Out of the lift Denise wandered down the hallway to her apartment. She stood outside the door and opened her bag. She searched for her keys for a moment, but she couldn’t find them. ‘Shit,’ she muttered. She was just about to walk right back down to the lift to fetch the concierge when she reached out for the door handle. It wouldn’t be the first time that Daniel had shut their apartment door without locking it. She turned the handle and it opened. She shook her head.

Inside her apartment, she switched on the light and winced at the mess. Daniel needed more housetraining. Another job for her list. There was an unusual smell in the air, faint but strange. Denise hung up her bag, took off her coat and placed it on a hanger. She pulled off her shoes and pressed the door shut with her backside. It clicked shut and she turned and bolted it. Daniel had taken Fahrenheit to keep him company up at the senator’s cabin in the hills. No doubt he’d ring later and say he’d lost his keys somewhere. She’d have to find them, but looking at the apartment she realized that would not be easy.
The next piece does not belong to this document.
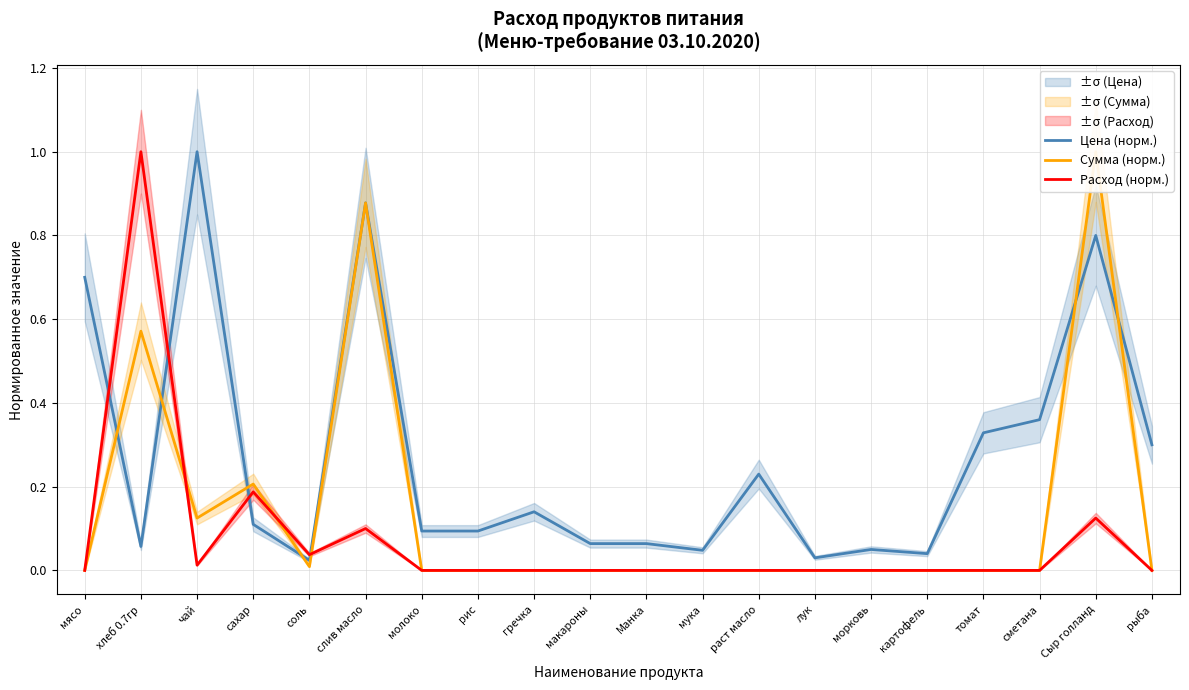

How many data points in Расход (норм.) are above 0?

6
Maybe tomorrow she’d find the time to clear up the mess.

Denise walked through to the bathroom and turned on the shower. She undressed where she stood, folding her suit on the chair and putting her blouse and underwear into the linen basket.
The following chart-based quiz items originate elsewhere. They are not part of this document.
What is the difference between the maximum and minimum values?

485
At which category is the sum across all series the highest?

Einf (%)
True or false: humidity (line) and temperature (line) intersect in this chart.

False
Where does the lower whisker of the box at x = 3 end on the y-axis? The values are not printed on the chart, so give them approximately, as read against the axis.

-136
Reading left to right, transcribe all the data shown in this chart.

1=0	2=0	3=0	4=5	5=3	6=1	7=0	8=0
She stepped into the shower and closed the glass door of the cubicle. The water was as hot as she could stand it and cascaded in heavy, thick streams down her body. Her eyes closed as she flushed the city grime from her pores. It was the only way to end a long day.

Sebastian listened to the falling water. It made a lovely sound. Water was special to Sebastian. He’d grown up by the river. Water was his friend. He opened the bathroom cupboard and emerged from his hiding place beside a stack of towels and un-ironed clothes. He saw Denise through the glass, the water running down her body, her skin shining and clear. He felt a surge of heat and moved into the room. He took the wooden seat from beside the door and pushed her suit to the floor. Then he sat down to watch.

Maybe it was a noise, or maybe she saw shadows flicker across the ceiling. For some reason Denise opened her eyes and turned. The shock was like a well-placed thump to her solar plexus and she gulped, physically doubling up against the shower wall. Her whole body danced with the flood of adrenalin. The stranger from the bar sat just outside the shower cubicle on a wooden chair, his legs wide apart, leaning back as if relaxed and staring with wide eyes. He was staring directly at her. And he was smiling broadly. She cowered and tried to scream, but the sound was a trembling wheeze rather than a loud alarm. Her legs weakened and buckled and her arms covered herself as if it was her modesty that she needed to protect. It wasn’t. The man had one of her bath towels in his hand and was shredding it into long strips with a knife.

‘Ever been hogtied, Denise?’ said Sebastian. ‘I’m the American Devil, by the way. I think you already know me well.’